Current device before change: 0
Current device after change: 1

However, from nvidia-smi, I can tell the process only has a cuda context in device 1, which makes “Current device before change: 0” very confusing, because this process never used device 0.

For more context, where I come from:

I’m trying to use torch.cuda.set_device(i) to make sure my process has a cuda context in device i. However, I find torch.cuda.set_device(0) silently fails to create a cuda context on device 0, while other index works.

By checking the code:

This is because torch.cuda.set_device(0) will call cudaGetDevice first, and it has a shortcut if the returned device is already the same as requested. Then it will skip the cudaSetDevice call.

I’d like to know, if this is the intended behavior of cudaGetDevice (and documentation should be improved, pytorch team should be aware of it), or it is a bug that needs to be fixed from cuda runtime API side?

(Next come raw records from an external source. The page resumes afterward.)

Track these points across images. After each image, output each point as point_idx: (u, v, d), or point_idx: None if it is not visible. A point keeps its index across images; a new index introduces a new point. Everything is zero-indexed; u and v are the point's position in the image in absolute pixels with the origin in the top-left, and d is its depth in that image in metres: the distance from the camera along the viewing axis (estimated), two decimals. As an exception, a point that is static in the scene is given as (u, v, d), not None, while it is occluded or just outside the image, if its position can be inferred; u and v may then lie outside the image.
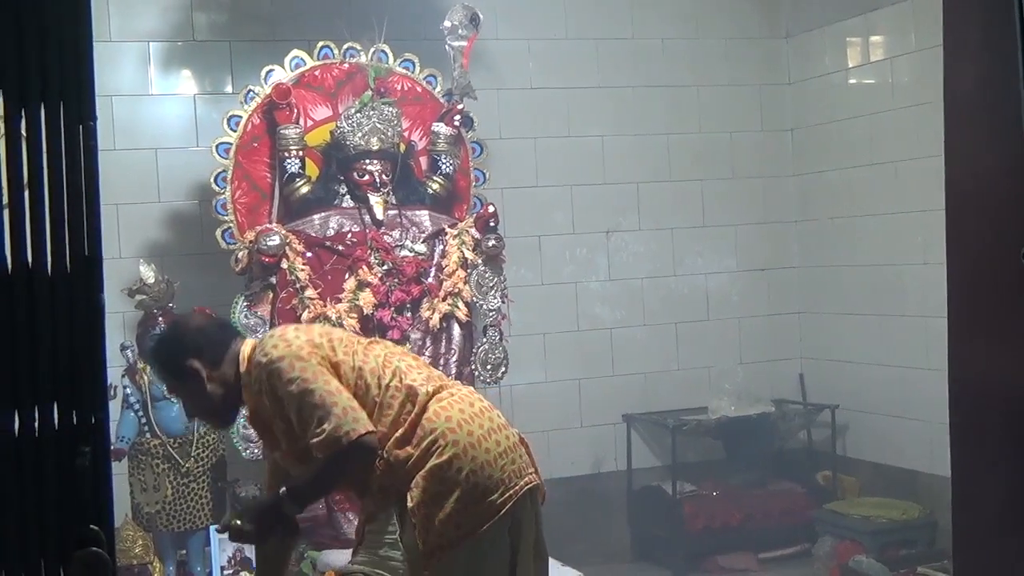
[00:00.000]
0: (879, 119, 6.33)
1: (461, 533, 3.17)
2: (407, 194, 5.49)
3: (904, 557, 5.78)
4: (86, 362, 1.78)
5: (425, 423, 3.24)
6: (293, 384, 3.15)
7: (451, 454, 3.20)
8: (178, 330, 3.49)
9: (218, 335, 3.41)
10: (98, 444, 1.78)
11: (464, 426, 3.25)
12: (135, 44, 5.80)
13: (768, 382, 6.86)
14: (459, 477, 3.19)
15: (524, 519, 3.34)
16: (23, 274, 1.76)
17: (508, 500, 3.25)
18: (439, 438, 3.21)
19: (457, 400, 3.31)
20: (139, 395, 5.25)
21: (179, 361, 3.32)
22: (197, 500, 5.24)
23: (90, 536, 1.73)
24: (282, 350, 3.20)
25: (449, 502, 3.17)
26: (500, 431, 3.33)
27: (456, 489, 3.18)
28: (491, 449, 3.26)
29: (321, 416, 3.11)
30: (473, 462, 3.21)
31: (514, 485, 3.28)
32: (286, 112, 5.33)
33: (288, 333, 3.31)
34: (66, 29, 1.75)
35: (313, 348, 3.24)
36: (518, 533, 3.33)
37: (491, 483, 3.23)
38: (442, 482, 3.18)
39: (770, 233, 6.99)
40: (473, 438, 3.24)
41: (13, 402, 1.76)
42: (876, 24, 6.41)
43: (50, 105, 1.76)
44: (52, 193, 1.76)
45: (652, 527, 6.46)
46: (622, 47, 6.65)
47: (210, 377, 3.31)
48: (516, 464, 3.32)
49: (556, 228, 6.53)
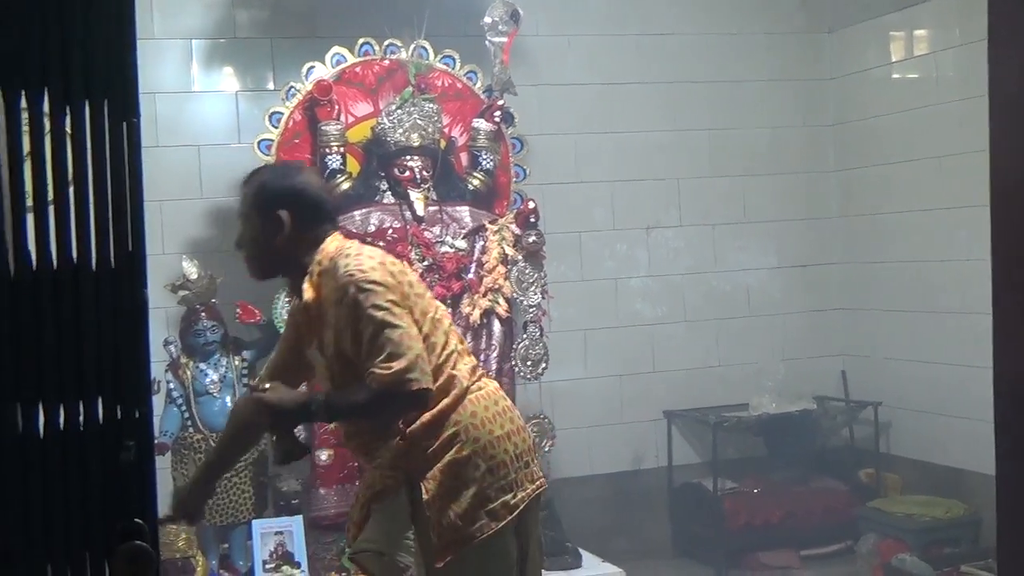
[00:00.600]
0: (922, 114, 6.28)
1: (474, 530, 3.17)
2: (448, 190, 5.50)
3: (948, 555, 5.73)
4: (130, 357, 1.79)
5: (452, 415, 3.23)
6: (380, 312, 3.07)
7: (470, 451, 3.20)
8: (294, 180, 3.33)
9: (320, 211, 3.31)
10: (142, 438, 1.80)
11: (486, 424, 3.25)
12: (178, 42, 5.84)
13: (810, 379, 6.81)
14: (476, 474, 3.19)
15: (531, 521, 3.35)
16: (68, 271, 1.77)
17: (520, 502, 3.26)
18: (461, 432, 3.21)
19: (484, 396, 3.30)
20: (182, 390, 5.29)
21: (273, 202, 3.25)
22: (239, 494, 5.27)
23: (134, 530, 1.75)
24: (380, 275, 3.13)
25: (465, 498, 3.17)
26: (518, 433, 3.34)
27: (472, 486, 3.18)
28: (509, 450, 3.26)
29: (394, 353, 3.04)
30: (491, 461, 3.22)
31: (526, 488, 3.29)
32: (327, 108, 5.35)
33: (387, 260, 3.23)
34: (110, 28, 1.77)
35: (408, 287, 3.20)
36: (527, 535, 3.34)
37: (506, 484, 3.23)
38: (458, 477, 3.18)
39: (812, 229, 6.94)
40: (493, 437, 3.24)
41: (59, 396, 1.77)
42: (920, 18, 6.35)
43: (94, 103, 1.77)
44: (96, 190, 1.78)
45: (693, 524, 6.44)
46: (663, 42, 6.62)
47: (284, 236, 3.23)
48: (530, 468, 3.33)
49: (596, 224, 6.51)
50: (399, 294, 3.14)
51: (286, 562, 5.13)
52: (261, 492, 5.38)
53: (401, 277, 3.22)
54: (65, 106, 1.76)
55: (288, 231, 3.23)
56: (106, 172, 1.77)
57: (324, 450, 5.23)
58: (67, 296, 1.77)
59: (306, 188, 3.30)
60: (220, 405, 5.27)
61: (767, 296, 6.85)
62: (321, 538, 5.24)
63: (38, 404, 1.77)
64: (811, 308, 6.94)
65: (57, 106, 1.76)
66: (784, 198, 6.88)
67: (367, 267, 3.13)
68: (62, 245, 1.77)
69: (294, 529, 5.23)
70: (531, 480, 3.32)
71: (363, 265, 3.13)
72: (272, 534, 5.22)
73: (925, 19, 6.33)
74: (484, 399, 3.30)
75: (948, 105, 6.07)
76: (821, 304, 6.95)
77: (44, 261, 1.77)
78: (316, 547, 5.21)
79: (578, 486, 6.27)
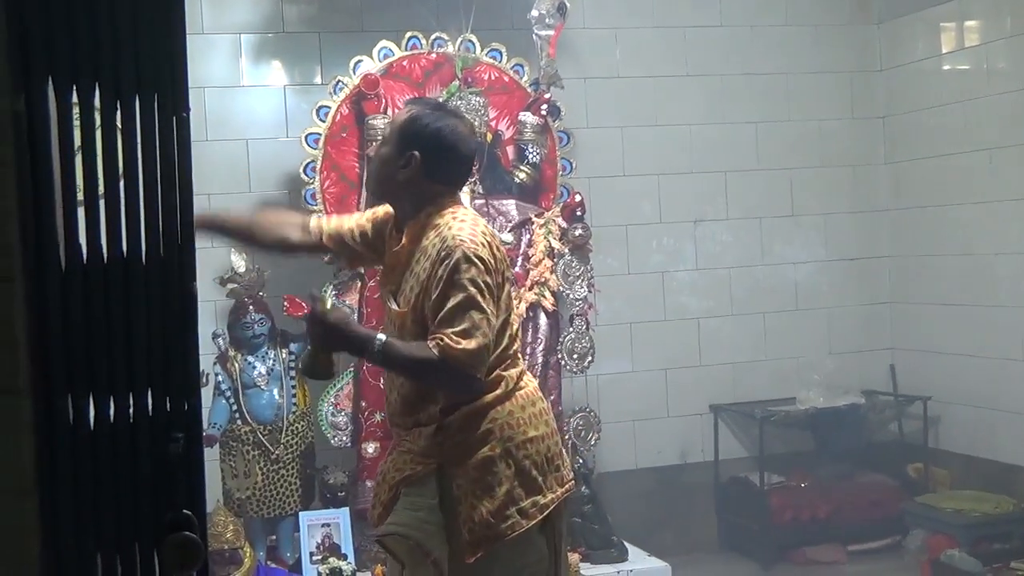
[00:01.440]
0: (973, 105, 6.21)
1: (506, 527, 3.16)
2: (494, 183, 5.50)
3: (997, 551, 5.67)
4: (179, 349, 1.81)
5: (491, 412, 3.21)
6: (474, 288, 3.07)
7: (503, 449, 3.19)
8: (440, 129, 3.26)
9: (450, 171, 3.30)
10: (191, 430, 1.81)
11: (521, 425, 3.24)
12: (227, 36, 5.88)
13: (858, 373, 6.77)
14: (508, 472, 3.18)
15: (559, 522, 3.35)
16: (119, 263, 1.79)
17: (551, 503, 3.26)
18: (496, 430, 3.20)
19: (523, 396, 3.29)
20: (230, 383, 5.33)
21: (411, 140, 3.23)
22: (287, 486, 5.30)
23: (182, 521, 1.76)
24: (487, 254, 3.13)
25: (498, 495, 3.16)
26: (552, 436, 3.33)
27: (505, 483, 3.17)
28: (541, 452, 3.26)
29: (467, 330, 3.03)
30: (525, 460, 3.21)
31: (556, 491, 3.29)
32: (374, 102, 5.37)
33: (496, 243, 3.23)
34: (160, 22, 1.78)
35: (502, 278, 3.19)
36: (559, 536, 3.34)
37: (536, 485, 3.23)
38: (491, 474, 3.17)
39: (861, 222, 6.89)
40: (526, 438, 3.23)
41: (109, 388, 1.79)
42: (970, 8, 6.28)
43: (145, 98, 1.78)
44: (146, 184, 1.79)
45: (739, 518, 6.42)
46: (710, 34, 6.60)
47: (407, 174, 3.22)
48: (560, 471, 3.33)
49: (643, 217, 6.49)
50: (495, 280, 3.15)
51: (333, 554, 5.16)
52: (308, 484, 5.42)
53: (501, 265, 3.22)
54: (116, 100, 1.77)
55: (412, 172, 3.22)
56: (156, 166, 1.79)
57: (371, 442, 5.25)
58: (117, 289, 1.78)
59: (446, 142, 3.25)
60: (268, 398, 5.31)
61: (815, 289, 6.81)
62: (367, 530, 5.25)
63: (89, 396, 1.78)
64: (860, 302, 6.89)
65: (108, 100, 1.77)
66: (832, 191, 6.83)
67: (479, 241, 3.13)
68: (112, 238, 1.79)
69: (341, 521, 5.26)
70: (560, 483, 3.32)
71: (476, 238, 3.14)
72: (319, 526, 5.26)
73: (975, 10, 6.26)
74: (523, 399, 3.29)
75: (999, 97, 6.00)
76: (870, 298, 6.90)
77: (95, 254, 1.78)
78: (362, 539, 5.23)
79: (624, 480, 6.27)
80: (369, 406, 5.25)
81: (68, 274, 1.76)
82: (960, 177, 6.33)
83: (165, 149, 1.79)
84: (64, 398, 1.77)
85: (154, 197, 1.79)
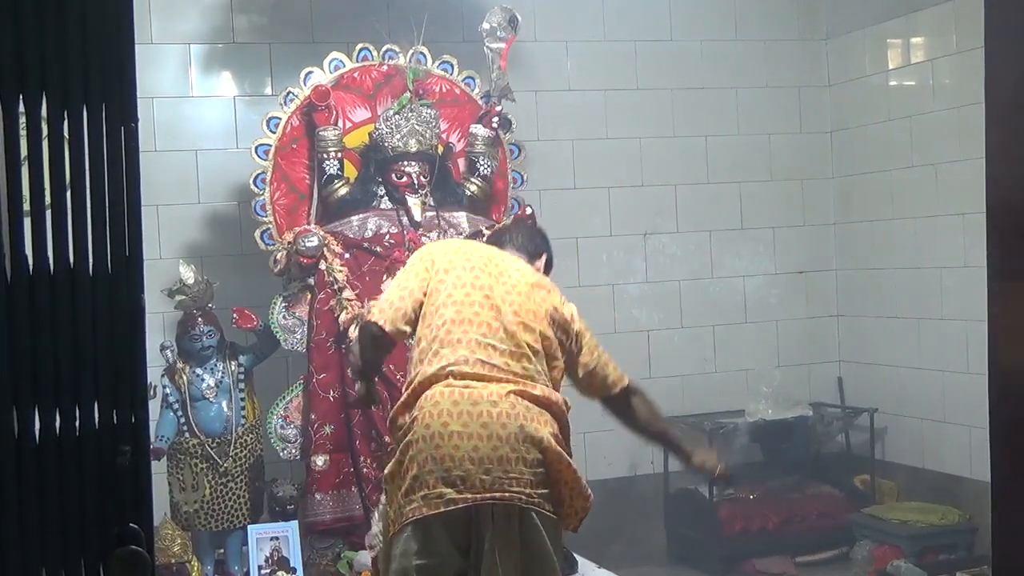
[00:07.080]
0: (919, 121, 6.29)
1: (408, 511, 3.33)
2: (445, 196, 5.50)
3: (943, 562, 5.73)
4: (127, 362, 1.80)
5: (420, 400, 3.43)
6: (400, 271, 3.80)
7: (418, 436, 3.36)
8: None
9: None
10: (138, 443, 1.80)
11: (442, 416, 3.37)
12: (176, 46, 5.84)
13: (806, 385, 6.83)
14: (419, 458, 3.34)
15: (488, 536, 3.35)
16: (65, 275, 1.77)
17: (467, 501, 3.32)
18: (419, 417, 3.39)
19: (459, 395, 3.41)
20: (178, 395, 5.28)
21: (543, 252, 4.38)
22: (235, 499, 5.26)
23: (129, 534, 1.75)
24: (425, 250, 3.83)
25: (407, 478, 3.35)
26: (488, 440, 3.37)
27: (413, 468, 3.34)
28: (461, 447, 3.34)
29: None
30: (436, 451, 3.34)
31: (478, 492, 3.32)
32: (325, 114, 5.35)
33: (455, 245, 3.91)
34: (108, 33, 1.77)
35: (442, 270, 3.61)
36: (479, 548, 3.36)
37: (448, 477, 3.32)
38: (405, 457, 3.38)
39: (808, 236, 6.95)
40: (447, 430, 3.36)
41: (55, 401, 1.77)
42: (917, 25, 6.36)
43: (92, 108, 1.77)
44: (94, 194, 1.78)
45: (688, 530, 6.44)
46: (660, 49, 6.64)
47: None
48: (491, 476, 3.34)
49: (593, 230, 6.52)
50: (424, 265, 3.64)
51: (282, 567, 5.13)
52: (257, 497, 5.38)
53: (443, 256, 3.66)
54: (63, 110, 1.76)
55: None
56: (104, 176, 1.78)
57: (320, 455, 5.21)
58: (64, 300, 1.77)
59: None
60: (216, 410, 5.26)
61: (764, 302, 6.86)
62: (317, 543, 5.24)
63: (34, 409, 1.77)
64: (808, 315, 6.95)
65: (55, 110, 1.76)
66: (781, 205, 6.89)
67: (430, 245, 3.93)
68: (59, 249, 1.78)
69: (290, 535, 5.22)
70: (488, 488, 3.33)
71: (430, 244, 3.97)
72: (268, 539, 5.22)
73: (922, 27, 6.34)
74: (458, 396, 3.40)
75: (945, 112, 6.08)
76: (817, 311, 6.97)
77: (41, 265, 1.77)
78: (312, 552, 5.21)
79: (574, 492, 6.26)
80: (319, 419, 5.22)
81: (14, 285, 1.75)
82: (906, 191, 6.40)
83: (113, 159, 1.78)
84: (9, 411, 1.75)
85: (102, 208, 1.78)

cross-posting the pytorch issue torch.cuda.set_device(0) behaves differently from torch.cuda.set_device(1) in terms of cuda context · Issue #155668 · pytorch/pytorch · GitHub

I would say it is expected that cudaGetDevice returns 0. The programming guide states the following:

6.2.9.2. Device Selection

A host thread can set the device it operates on at any time by calling cudaSetDevice(). Device memory allocations and kernel launches are made on the currently set device; streams and events are created in association with the currently set device. If no call to cudaSetDevice() is made, the current device is device 0.

That is also what you see in ordinary single-gpu code, which does not require explicit cudaSetDevice to select device 0.

Regarding your use-case with pytorch, you could call setDevice(0) last, which should then initialize device 0 as the current id would have changed.

1 Like

what is unexpected, is cudaGetDevice will not initialize the primary cuda context.

Since CUDA 12 cudaSetDevice creates a context. I cannot find a mention that the same should be the case for cudaGetDevice . The documentation which you linked in the first post does not state that every API call will initialize the context.

Quoting from your linked documentation

Context management can be done through the driver API, but is not exposed in the runtime API. Instead, the runtime API decides itself which context to use for a thread: if a context has been made current to the calling thread through the driver API, the runtime will use that, but if there is no such context, it uses a “primary context.” Primary contexts are created as needed, one per device per process, are reference-counted, and are then destroyed when there are no more references to them.

If no context is needed, it won’t be created.

1 Like

well, fair, then this is just undocumented behavior details. I hope future documentation can be improved, clearly stating that cudaGetDevice returns 0 but will not initialize the context.

you can file a bug for documentation concerns.